I think it is worth measuring how Google's implementation works, but it is tuned for a very specific use case by a single company.

other_herbert · 4 years ago
I am.. my use case is a computer with two devices in the same building and they share data over webrtc datachannels..

There are some quirks in getting all the signaling working but there’s now more of a standard to do that process the right way…

Anyway since the devices are on the same network latency is nearly 0…

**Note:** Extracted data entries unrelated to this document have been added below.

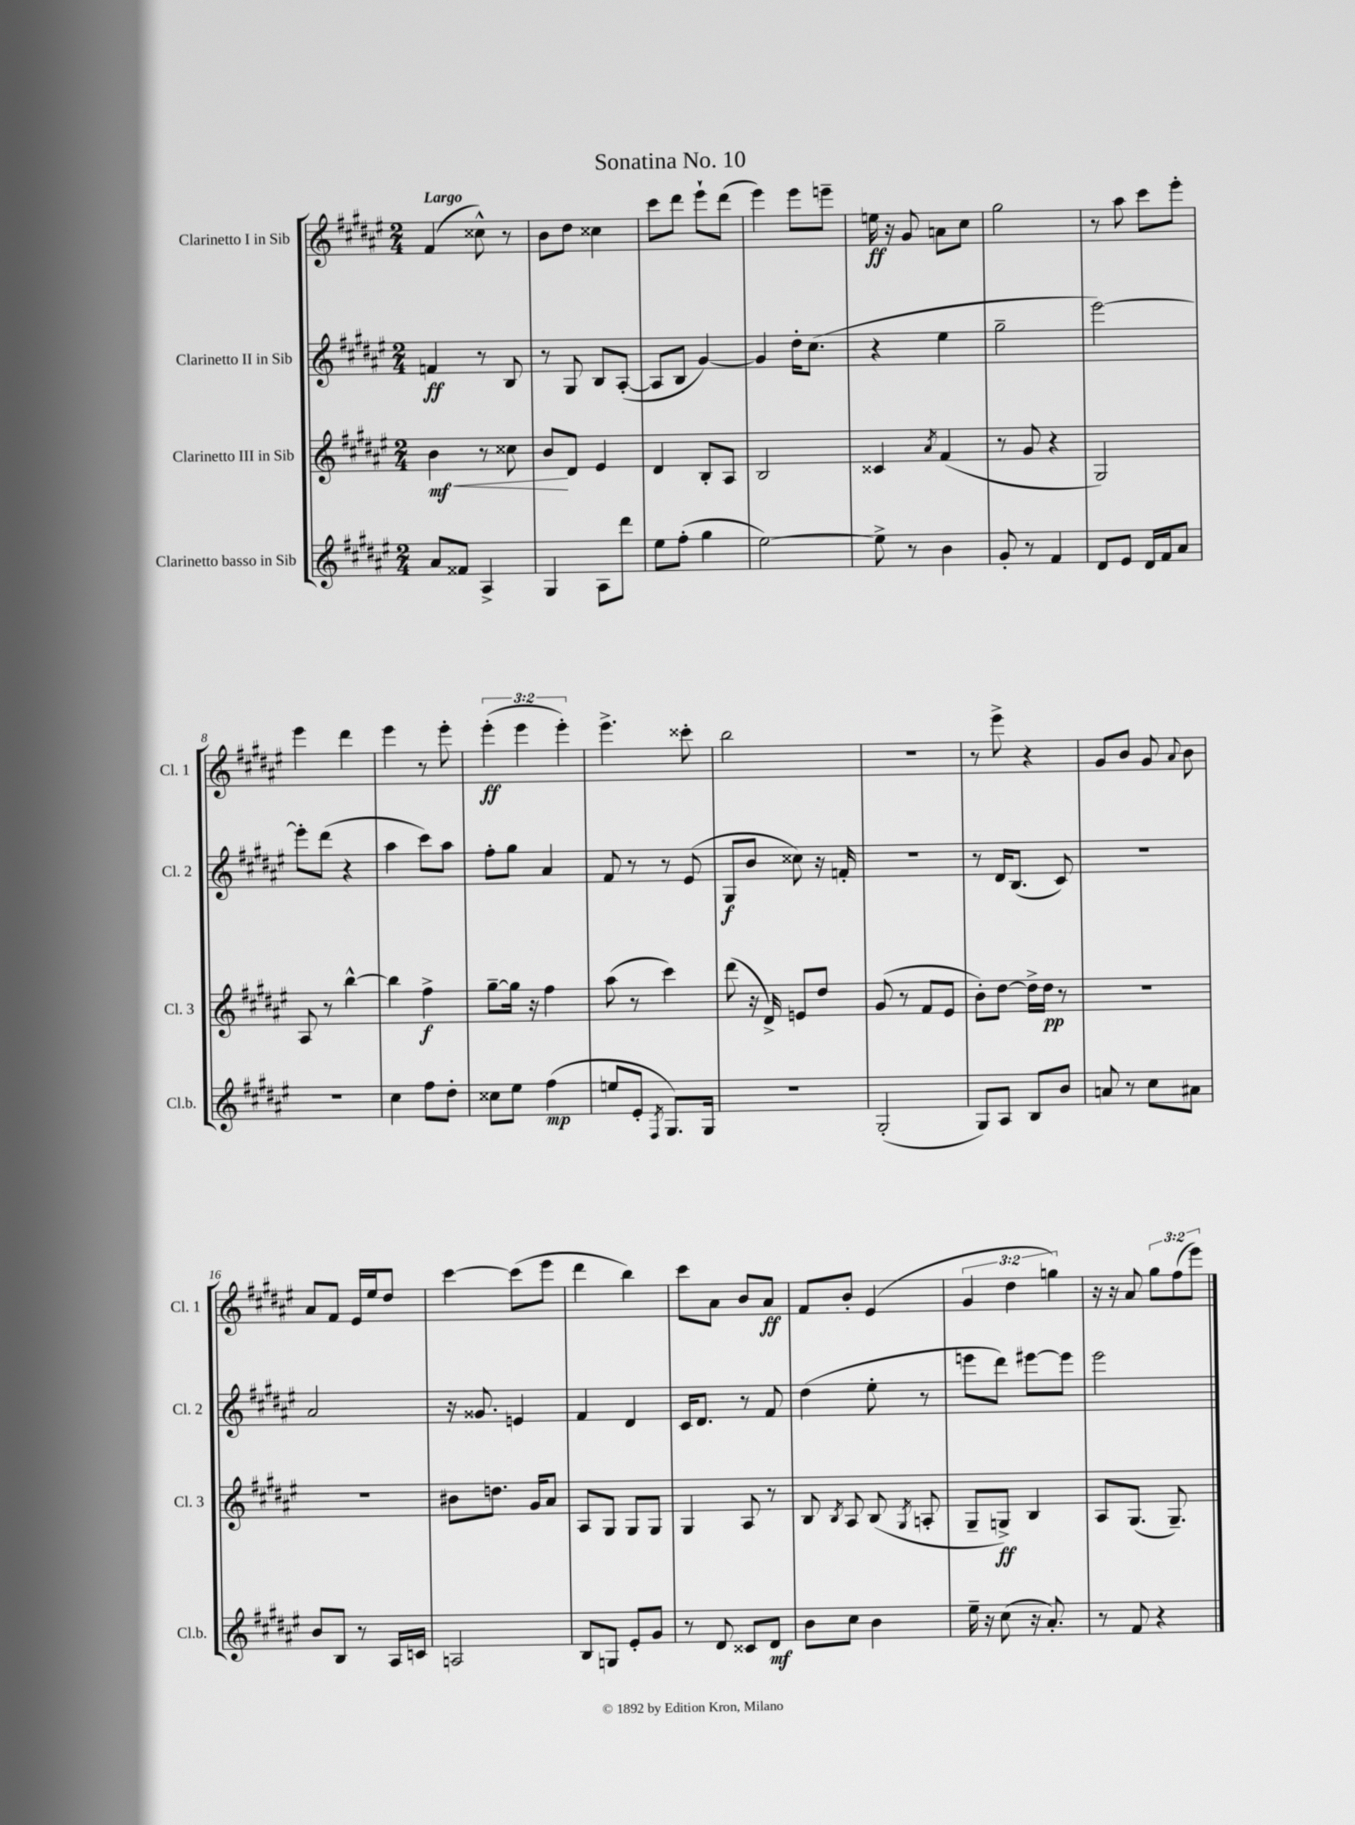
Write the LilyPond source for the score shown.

\header { title = "Sonatina No. 10" }
<<
\new StaffGroup <<
\new Staff = "s0" \with { instrumentName = "Clarinetto I in Sib" shortInstrumentName = "Cl. 1" } {
    \clef treble \key fis \major \numericTimeSignature \time 2/4 \override Staff.TupletNumber.text = #tuplet-number::calc-fraction-text \tempo "Largo"
    \autoBeamOff fis'4( cisis''8-^) r8 |
    b'8[ dis''8] cisis''4 |
    cis'''8[ dis'''8] eis'''8[-! dis'''8]( |
    eis'''4) eis'''8[ e'''8]-- |
    e''16\ff r16 gis'8 a'8[ cis''8] |
    gis''2 |
    r8 ais''8 cis'''8[ eis'''8]-. |
    eis'''4 dis'''4 |
    eis'''4 r8 eis'''8-. |
    \tuplet 3/2 { eis'''4-.\ff( eis'''4 eis'''4-.) } |
    eis'''4.-> cisis'''8-. |
    b''2 |
    r2 |
    r8 eis'''8-> r4 |
    gis'8[ b'8] gis'8 \appoggiatura { ais'8 } b'8 |
    ais'8[ fis'8] eis'16[ eis''16 dis''8] |
    cis'''4~ cis'''8[( eis'''8] |
    dis'''4 b''4) |
    cis'''8[ ais'8] b'8[ ais'8]\ff |
    fis'8[ b'8]-. eis'4( |
    \tuplet 3/2 { gis'4 dis''4 g''4) } |
    r16 r16 ais'8 \tuplet 3/2 { gis''8[ fis''8( eis'''8]) } \bar "|." |
}
\new Staff = "s1" \with { instrumentName = "Clarinetto II in Sib" shortInstrumentName = "Cl. 2" } {
    \clef treble \key fis \major \numericTimeSignature \time 2/4
    \autoBeamOff f'4\ff r8 b8 |
    r8 gis8 b8[ ais8]~-.( |
    ais8[ b8] gis'4~) |
    gis'4 dis''16[-. cis''8.]( |
    r4 eis''4 |
    gis''2-- |
    eis'''2~) |
    eis'''8[-. dis'''8]( r4 |
    ais''4 cis'''8[) ais''8] |
    fis''8[-. gis''8] ais'4 |
    fis'8 r8 r8 eis'8( |
    gis8[\f b'8] cisis''8) r16 f'16-. |
    r2 |
    r8 dis'16[ b8.]( cis'8) |
    r2 |
    ais'2 |
    r16 gisis'8. e'4 |
    fis'4 dis'4 |
    cis'16[ dis'8.] r8 fis'8 |
    dis''4( eis''8-. r8 |
    e'''8[ dis'''8]) eis'''8[~ eis'''8] |
    eis'''2 \bar "|." |
}
\new Staff = "s2" \with { instrumentName = "Clarinetto III in Sib" shortInstrumentName = "Cl. 3" } {
    \clef treble \key fis \major \numericTimeSignature \time 2/4
    \autoBeamOff b'4\mf\< r8 cisis''8 |
    b'8[\! dis'8] eis'4 |
    dis'4 b8[-. ais8] |
    b2 |
    cisis'4 \acciaccatura { ais'8 } fis'4( |
    r8 gis'8 r4 |
    gis2) |
    ais8 r8 b''4~-^ |
    b''4 fis''4->\f |
    gis''8[~-- gis''16] r16 fis''4 |
    ais''8( r8 cis'''4) |
    dis'''8( r16 dis'16->) e'8[ dis''8] |
    gis'8( r8 fis'8[ eis'8] |
    b'8[-.) dis''8]~ dis''16[-> dis''16]\pp r8 |
    R2 |
    R2 |
    bis'8[ d''8.] gis'16[ ais'8] |
    ais8[ gis8] gis8[ gis8] |
    gis4 ais8 r8 |
    b8 \acciaccatura { b8 } ais8 b8( \acciaccatura { gis8 } a8-. |
    gis8[-- g8]->\ff) b4 |
    ais8[ gis8.]( gis8.--) \bar "|." |
}
\new Staff = "s3" \with { instrumentName = "Clarinetto basso in Sib" shortInstrumentName = "Cl.b." } {
    \clef treble \key fis \major \numericTimeSignature \time 2/4
    \autoBeamOff ais'8[ fisis'8] ais4-> |
    gis4 ais8[ dis'''8] |
    eis''8[ fis''8]-.( gis''4 |
    eis''2~) |
    eis''8-> r8 b'4 |
    gis'8-. r8 fis'4 |
    dis'8[ eis'8] dis'16[ fis'16 ais'8] |
    r2 |
    cis''4 fis''8[ dis''8]-. |
    cisis''8[ eis''8] fis''4\mp( |
    e''8[ eis'8]-. \acciaccatura { fis8 } gis8.[) gis16] |
    r2 |
    gis2-.( |
    gis8[) ais8] b8[ b'8] |
    a'8 r8 cis''8[ ais'8] |
    b'8[ b8] r8 ais16[ c'16] |
    a2 |
    b8[ g8] eis'8[-. gis'8] |
    r8 dis'8 cisis'8[ dis'8]\mf |
    b'8[ cis''8] b'4 |
    eis''16-- r16 cis''8( r16 ais'8.-.) |
    r8 fis'8 r4 \bar "|." |
}
>>
>>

I do have an ack and retry process … I should add logging to see how often that happens though

adalkiran · 4 years ago
Hi, we used for development of a browser-based video conferencing system with my team at the company I used to work for. You're right, WebRTC datachannels may be unreliable. But the nature of UDP is prone to packet loss, unordered packets etc.. To solve these problems, the WebRTC standard offers some error detection/correction/prevention technics. I used it in production for video/audio transfer but I preferred for data streaming (and also signaling) WebSockets. The WebRTC standard requires some quirks, so it is the reason why my project (WebRTC Nuts and Bolts) was born.
fancy_pantser · 4 years ago
foxbarrington · 4 years ago
I use it for Rambly.app. It works pretty well, but there are definitely cases where it fails for some people.
cjsawyer · 4 years ago
Not in customer hands yet but yes, webrtc with a WSS to signal. It’s been incredibly reliable

Edit: that’s Web Socket Server

dimgl · 4 years ago
Pretty sure Discord uses WebRTC.
tosh · 4 years ago
Jam (https://github.com/jam-systems/jam) is based on WebRTC: audio rooms like Twitter Spaces or Clubhouse
defied · 4 years ago
We use it at https://testingbot.com to provide a realtime video stream of remote desktops and mobile device screens. Mostly with Pion (Go)
billylindeman · 4 years ago
We use it at https://tandem.chat. I work on the AV stack. WebRTC is pretty awesome.
greenpizza13 · 4 years ago
We use WebRTC in production as a way to provide remote desktop access to data center computers in a browser. It has its ups and downs.
jawmes8 · 4 years ago
Been learning Go recently too and WebRTC sounds like a great path. I realize this is a educational resource, but I wish all codebases were laid out like this! Each file and its purpose clearly laid out.
adalkiran · 4 years ago
Thanks for your nice comment :)
sanjayts · 4 years ago
Good stuff; approximately how long did this project take to develop?
adalkiran · 4 years ago
Hi, approximately it took my two months, including the documentation, without a full-time strict calendar. But before it, I worked on development of a browser-based video conferencing system (using open-source modules, with some other languages except Go), so I have enough know-how about the domain, since the start of the pandemic (of course not deeply as this project).